Other reported virus species included one case with a travel history to Indonesia with a Seoul virus infection confirmed by PCR and sequencing [22] and three Hantaan virus infections after returning from countries in south-east Asia. The additional 31 cases notified as Sin Nombre and Hantaan infections without a corresponding travel history are regarded as erroneous data entries and likely represent additional PUUV or DOBV infections. A total of 2,176 cases were notified not specifying the virus species; the distribution of these cases by time, place and person does not differ from those notified as PUUV or DOBV.

Between 2001 and 2017, there was geographical and temporal variation in incidence. The years with only few cases alternated with outbreak years showing a steep increase in weekly cases in spring/early summer and a high total case load. With a mean annual incidence of 2.53 per 100,000 population, the four largest outbreak years 2007, 2010, 2012 and 2017, respectively, contributed 8,259/12,148 (68.0%) of the total cases reported between 2001 and 2017. In the remaining 13 years, the mean annual incidence was lower at 0.36 per 100,000 population. Between 2001 and 2017, most cases were notified in the southern part of Germany with fewer cases in the west and only sporadic cases in the east (Figure 1). In total, 8,005/11,555 (69.28%) cases were hospitalised. The annual proportion of hospitalised cases (also an indicator of the overall sensitivity of the surveillance system) showed no clear long-term trend (Table 1).

Figure 1

Notified cases of hantavirus disease by month of disease onset and region, Germany, 2001–2017 (n = 11,330)

Inlay shows the location of the regions within an outline of Germany.

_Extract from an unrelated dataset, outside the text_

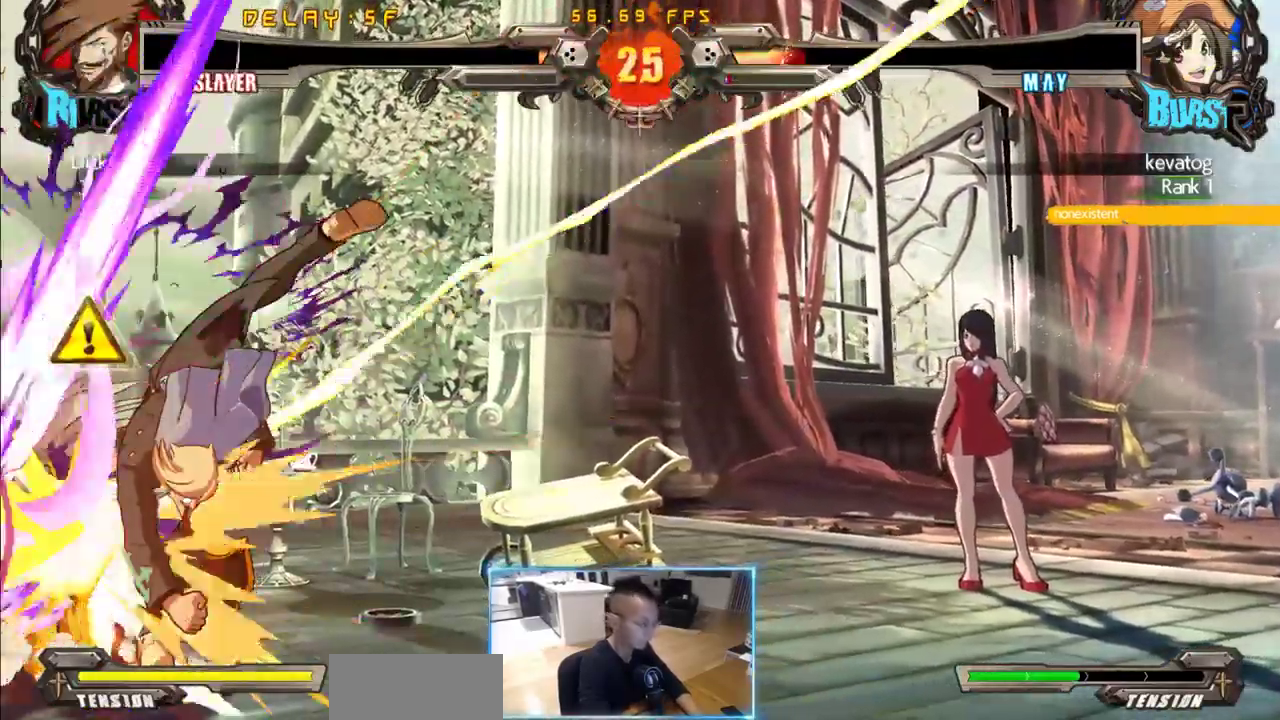
{"dt_ms": 1000, "buttons": [], "events": [[466, "DPAD_LEFT", "down"], [566, "DPAD_LEFT", "up"]]}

Of 11,261 cases with information on the likely place of infection, 10,974 (97.45%) had likely acquired the infection in Germany while 228 (2.02%) and 59 (0.52%) infections were likely acquired in other European and non-European countries, respectively. Within Germany, hantavirus infections predominantly occurred in well-known PUUV endemic areas e.g. the Swabian Jura in the state of Baden-Württemberg, the Bavarian Forest in the state of Bavaria or the Münster/Osnabrück region at the border of North-Rhine-Westphalia and Lower Saxony. DOBV infections were notified predominantly from counties in the north and the east of Germany. Figure 2 maps the mean annual incidence over 17 years. During outbreak years, however, several counties in PUUV endemic areas reached annual incidences between 50 and 90 per 100,000 population.

Figure 2

Mean annual incidence of notified cases of hantavirus disease by county of infection and notified virus species, Germany, 2001–2017

PUUV: Puumala virus; DOBV: Dobrava-Belgrade virus.

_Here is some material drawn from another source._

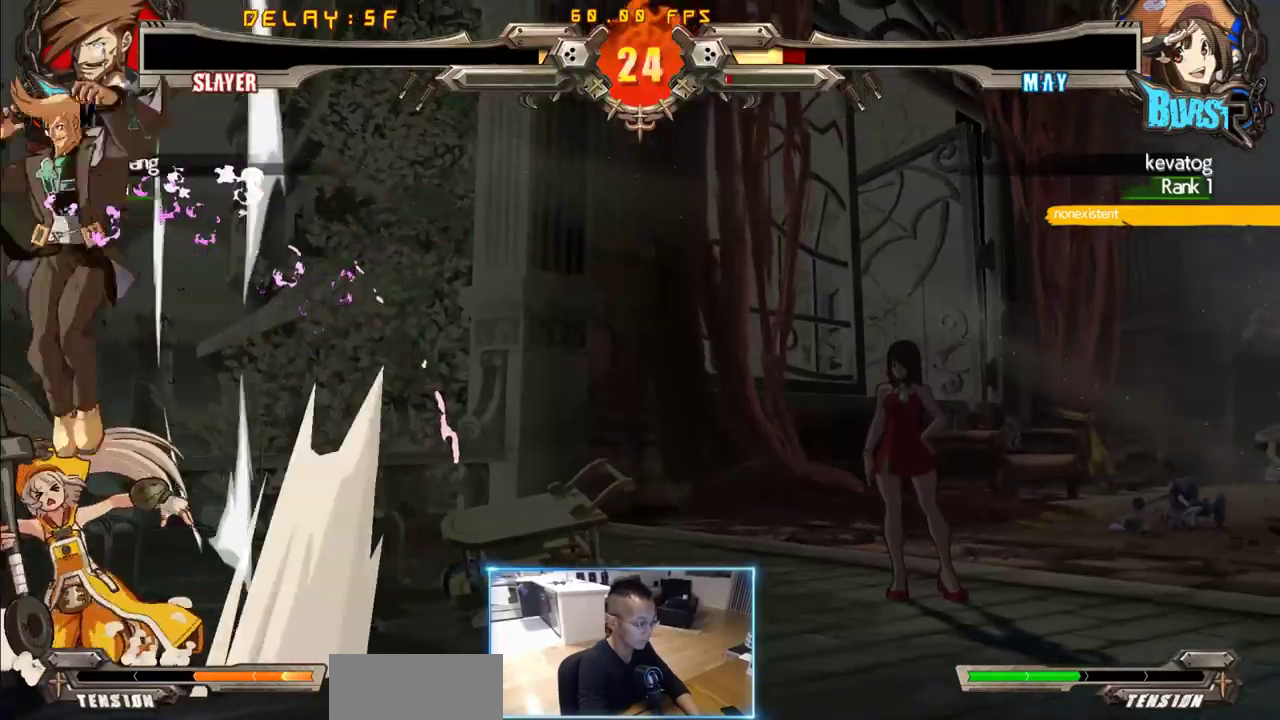
{"dt_ms": 500, "buttons": [], "events": []}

Cases of PUUV infections (by month of disease onset) typically started to increase in late winter/early spring, peaked in May/June before decreasing through late summer and autumn (Figure 3A). Rising case numbers in autumn and winter months were typically followed by large PUUV outbreak years. In contrast, DOBV infections occurred mostly during autumn and winter (158/215; 73.49%) with a peak in November (Figure 3B).

Figure 3

Notified cases of hantavirus disease by notified virus species and month of disease onset, Germany, 2001–2017 (n = 9,274)

Age-specific incidence was highest in persons aged 20–60 years old, peaking in the age group 40–49 (mean annual incidence 1.54/100,000 population). In all age groups, incidence among men was higher compared with women, 2.51-fold over all age groups (Figure 4).

Figure 4

Mean annual incidence of notified cases of hantavirus disease by age group and sex, Germany, 2001–2017 (n = 12,131)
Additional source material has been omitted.